Today’s computer science blooper comes from Perfect 10 v. Google, Inc., 416 F. Supp. 828, 847 n.13 (C.D. Cal. 2006):

For example, a typical full-size image might be 1024 pixels wide by 768 pixels high, for a total of 786,432 pixels worth of data. A typical thumbnail might be 150 pixels wide by 112 pixels high, for a total of only 16,800 pixels. This represents an information loss of 97.9% between the full-size image and the thumbnail.
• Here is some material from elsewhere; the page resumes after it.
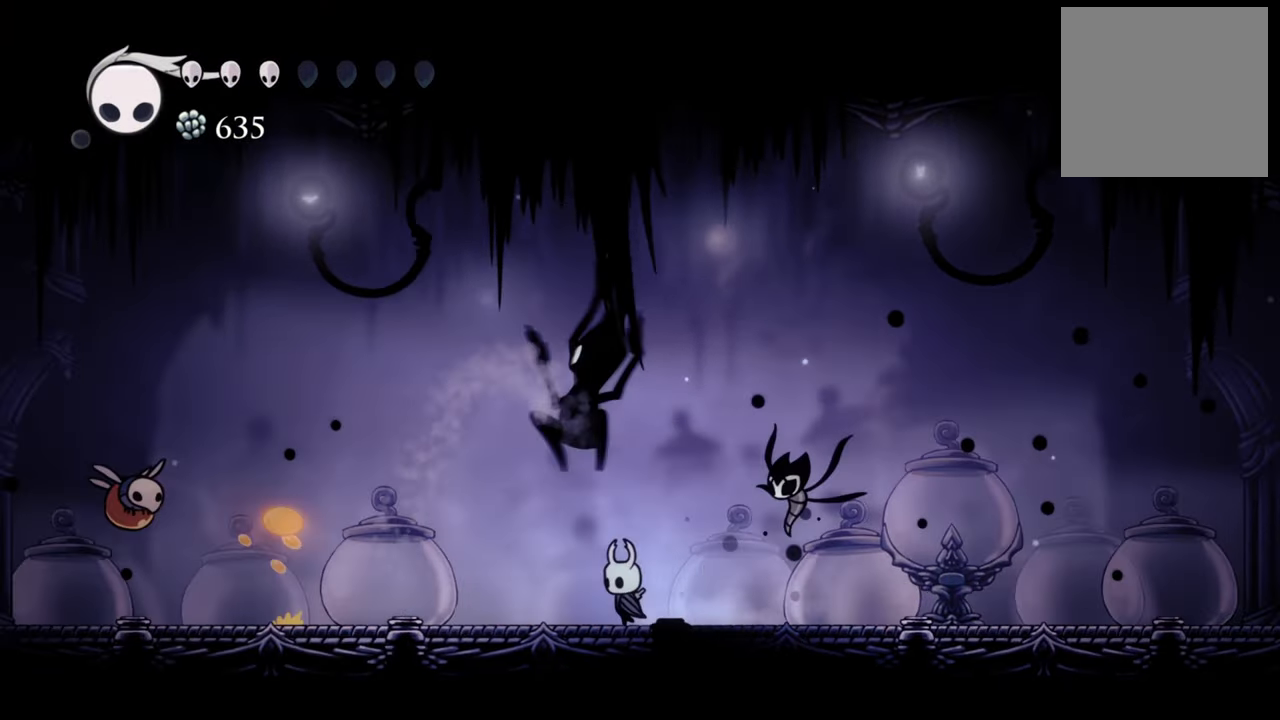
{"buttons": ["DPAD_LEFT"], "events": [[60, "R2", "down"], [220, "R2", "up"]]}
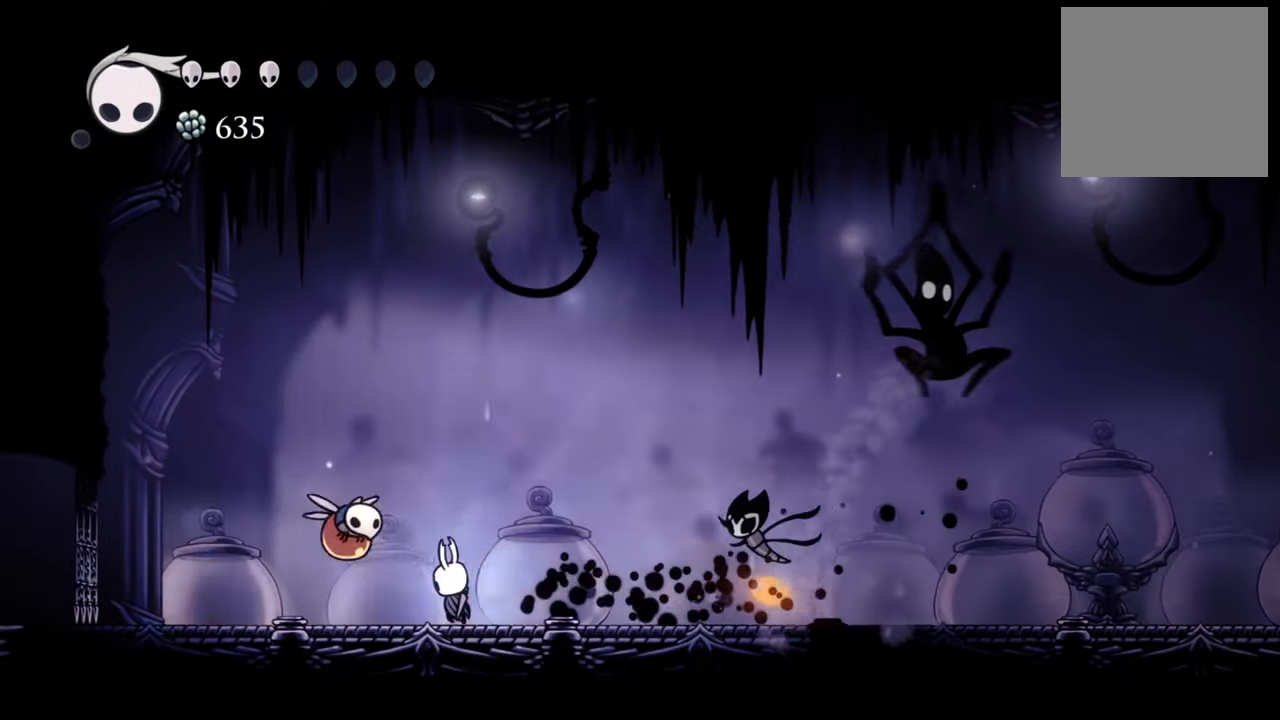
{"buttons": ["B"], "events": [[40, "X", "down"], [60, "DPAD_LEFT", "up"], [140, "X", "up"], [360, "B", "down"]]}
The court here seems to believe that if a full-size image has N times as many pixels as a thumbnail, then the full-size image necessarily has N times as much information. False. Consider an all-black image (Casimir Malevich as digital artist, perhaps). From a 1000x1000 all-black image, we can make a 100x100 all-black thumbnail. If we then blow up the thumnail by a factor of 10, we get back not a blurred approximation of the original image, but the original image itself!
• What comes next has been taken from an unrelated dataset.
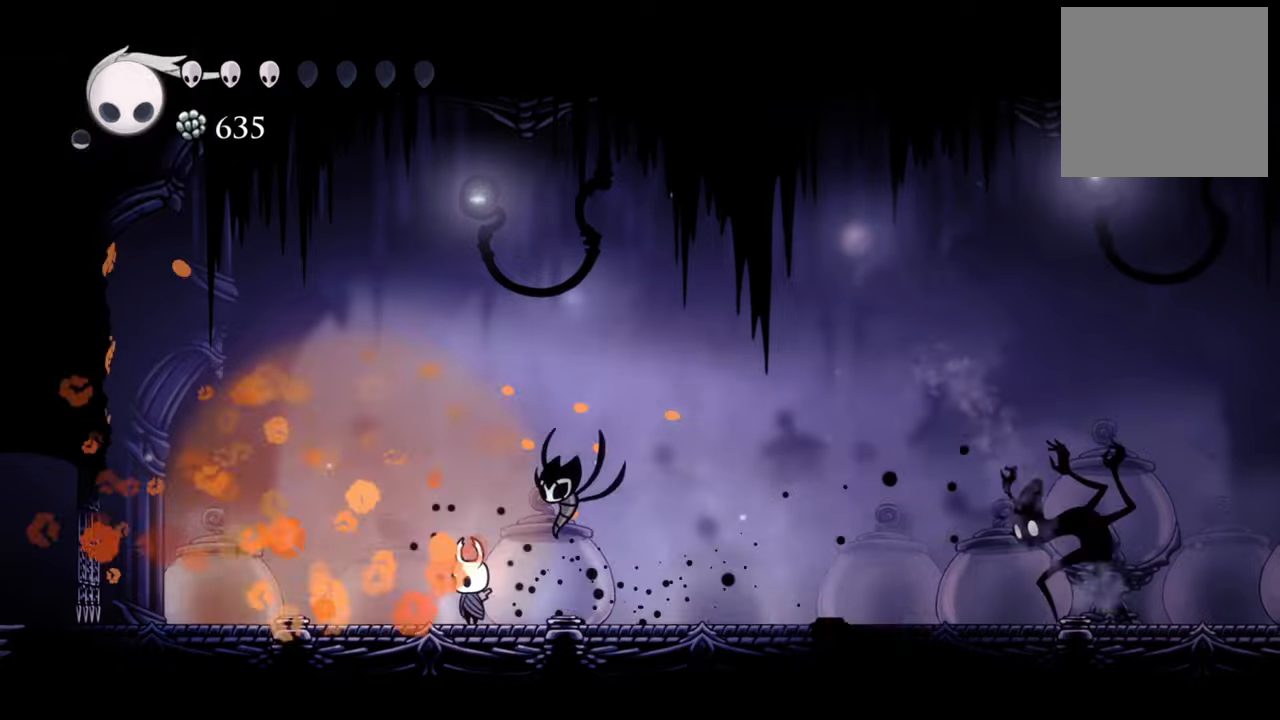
{"buttons": ["B"], "events": []}
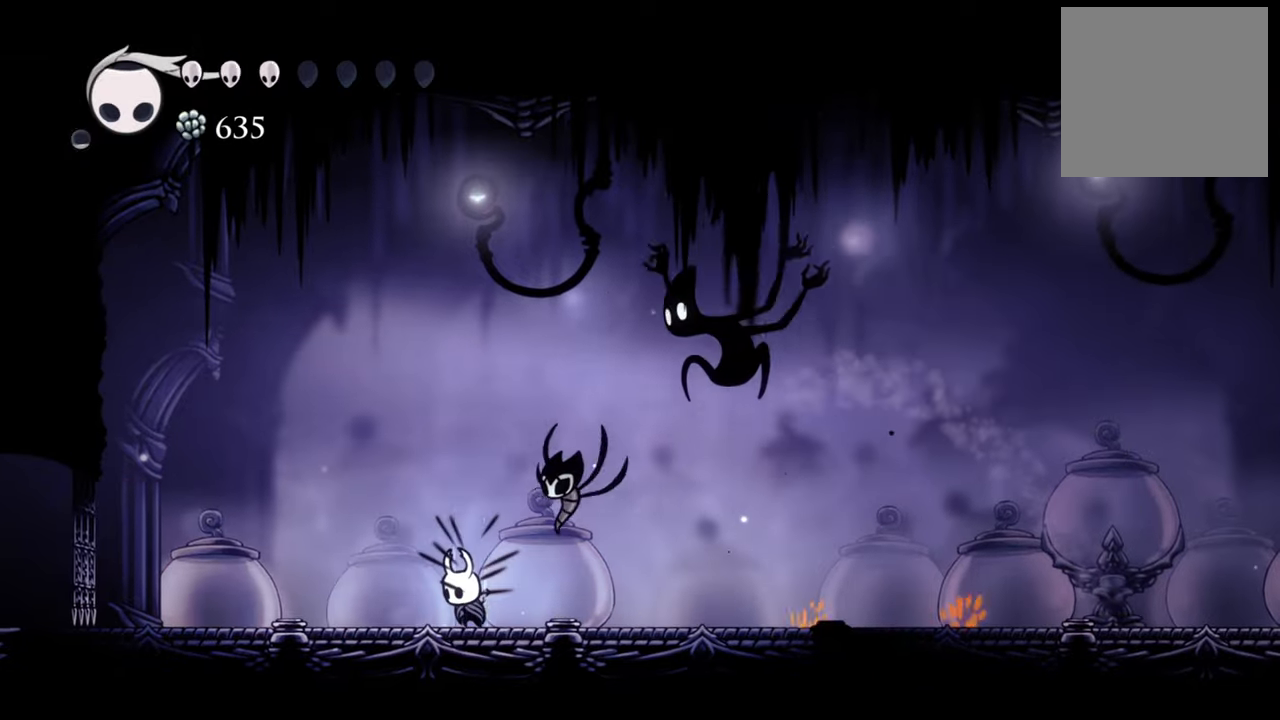
{"buttons": ["B"], "events": []}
In general, making a thumbnail doesn’t lose as much information as a raw pixel count would suggest, because most of the images of which we might make thumbnails have subtantial regularities. Some of the fine detail may be lost, but it’s not as though every last pixel is equally important. Unless the thumbnail is particularly small, it’s likely to capture much of the essence of the original. Calculating the exact degree of information loss depends on the encoding and the particular image involved, but dividing pixel counts is qute likely to vastly overestimate the loss.

This was actually part of Perfect 10’s point in the litigation—that the thumbnail was a reasonable substitute for the original because it captured some of the original’s gestalt. This is also the reason that Google offers thumbnails. If they really were only 2% as information-rich as the original, you can bet that Google Image Search would be painful to use.